Fig. 2: Differentiation into ventral midbrain progenitors and mesDA neurons.

a Schematic diagram of the DIV16 midbrain differentiation protocol using different concentrations of GSK3i ranging from 0.6 µM to 0.8 µM. Flow cytometry analysis of the percentage of (b) FOXA2 + , LMX1A + , OTX2+ and EN1+ cells, and (c) FOXA2 + LMX1A + , OTX2 + EN1 + , FOXA2 + LMX1A + OTX2 + EN1+ cells among H9 and 4X at DIV16 after administration of GSK3i at concentrations ranging from 0.6 µM to 0.8 µM. The data are presented as the mean ± SD; n = 5, from independent experiments.
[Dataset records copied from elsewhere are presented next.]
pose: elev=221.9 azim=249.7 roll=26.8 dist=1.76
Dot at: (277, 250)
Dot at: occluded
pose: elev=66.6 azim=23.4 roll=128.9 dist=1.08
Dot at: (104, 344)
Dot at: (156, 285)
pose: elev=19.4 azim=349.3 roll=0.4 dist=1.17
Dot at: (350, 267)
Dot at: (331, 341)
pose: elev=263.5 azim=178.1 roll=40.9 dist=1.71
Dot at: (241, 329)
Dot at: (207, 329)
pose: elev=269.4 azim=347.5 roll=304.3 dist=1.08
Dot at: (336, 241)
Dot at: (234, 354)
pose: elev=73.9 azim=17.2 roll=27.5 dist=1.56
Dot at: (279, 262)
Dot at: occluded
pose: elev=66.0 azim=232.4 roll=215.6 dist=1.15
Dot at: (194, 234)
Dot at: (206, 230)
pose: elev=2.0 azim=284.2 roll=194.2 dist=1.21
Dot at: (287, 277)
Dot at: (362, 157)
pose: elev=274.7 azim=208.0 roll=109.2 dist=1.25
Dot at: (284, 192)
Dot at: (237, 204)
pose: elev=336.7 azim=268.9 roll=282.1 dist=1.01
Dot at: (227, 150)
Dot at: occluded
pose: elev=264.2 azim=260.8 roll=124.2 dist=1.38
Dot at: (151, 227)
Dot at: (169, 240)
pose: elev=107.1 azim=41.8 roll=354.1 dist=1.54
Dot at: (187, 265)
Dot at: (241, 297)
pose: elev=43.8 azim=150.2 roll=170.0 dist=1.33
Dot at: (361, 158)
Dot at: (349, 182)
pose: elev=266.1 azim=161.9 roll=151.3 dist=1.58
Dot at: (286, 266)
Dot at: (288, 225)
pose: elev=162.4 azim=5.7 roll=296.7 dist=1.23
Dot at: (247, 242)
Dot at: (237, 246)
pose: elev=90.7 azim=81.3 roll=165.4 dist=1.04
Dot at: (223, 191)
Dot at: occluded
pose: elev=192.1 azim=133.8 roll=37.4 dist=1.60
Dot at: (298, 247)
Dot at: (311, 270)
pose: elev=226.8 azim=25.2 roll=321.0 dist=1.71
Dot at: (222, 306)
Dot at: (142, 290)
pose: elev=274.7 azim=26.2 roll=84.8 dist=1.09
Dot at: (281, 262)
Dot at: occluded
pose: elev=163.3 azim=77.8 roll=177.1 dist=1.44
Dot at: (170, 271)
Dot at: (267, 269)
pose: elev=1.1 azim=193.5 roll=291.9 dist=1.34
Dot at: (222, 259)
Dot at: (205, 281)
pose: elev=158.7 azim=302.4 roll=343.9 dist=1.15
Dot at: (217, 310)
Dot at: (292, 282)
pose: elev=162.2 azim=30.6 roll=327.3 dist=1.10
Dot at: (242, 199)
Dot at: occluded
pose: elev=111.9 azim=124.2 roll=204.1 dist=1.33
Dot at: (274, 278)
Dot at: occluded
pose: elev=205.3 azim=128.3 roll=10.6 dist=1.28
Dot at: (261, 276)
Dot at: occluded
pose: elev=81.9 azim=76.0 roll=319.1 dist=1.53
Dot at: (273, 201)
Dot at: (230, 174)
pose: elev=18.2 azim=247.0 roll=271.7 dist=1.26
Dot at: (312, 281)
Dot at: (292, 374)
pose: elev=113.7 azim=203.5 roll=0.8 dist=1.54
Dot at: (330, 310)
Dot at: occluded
Two-way ANOVA followed by Sidak’s multiple comparisons test. d Representative immunofluorescence analysis of FOXA2, LMX1A, OTX2, and EN1 expression in H9 and 4X cells treated with GSK3i at concentrations of 0.6 µM, 0.7 µM and 0.8 µM. Scale bars, 50 µm. e, f Flow cytometry analysis of FOXA2 + LMX1A + , OTX2 + EN1 + , FOXA2 + LMX1A + OTX2 + EN1+ cells among H1, 4X-H1-NC1, GBA, 4X-GBA-C7, and 4X-GBA-C8 cells at DIV16 when GSK3i was 0.8 µM. The data are presented as the mean ± SD; (H1, 4X-H1-NC1, 4X-GBA-C8: n = 3; GBA, 4X-GBA-C7: n = 4) from independent experiments. An unpaired two-tailed t test was used to compare groups in (e) and one way ANOVA with Dunnett’s test for (f). g Schematic diagram of the DIV30 midbrain differentiation protocol. h Quantification of TH/DAPI, (FOXA2 + TH + )/TH, (EN1 + TH + )/TH-percentage cells among H9, 4X, at DIV30 when GSK3i were 0.7 µM and 0.8 µM, and H1 and 4X-H1-NC1 at DIV30 when GSK3i was 0.8 µM. The data are presented as the mean ± SD; (n = 3 all conditions excect n = 4 for 4X when GSK3i was 0.8 µM), from independent experiments. Two-way ANOVA followed by Sidak’s multiple comparisons test was used for H9 and 4X. An unpaired two-tailed t test was used to compare H1 and 4X-H1-NC1 groups. i Representative images for FOXA2, TH, EN1 staining at DIV30. Scale bars: 50 µm. Source data are provided as a Source Data file.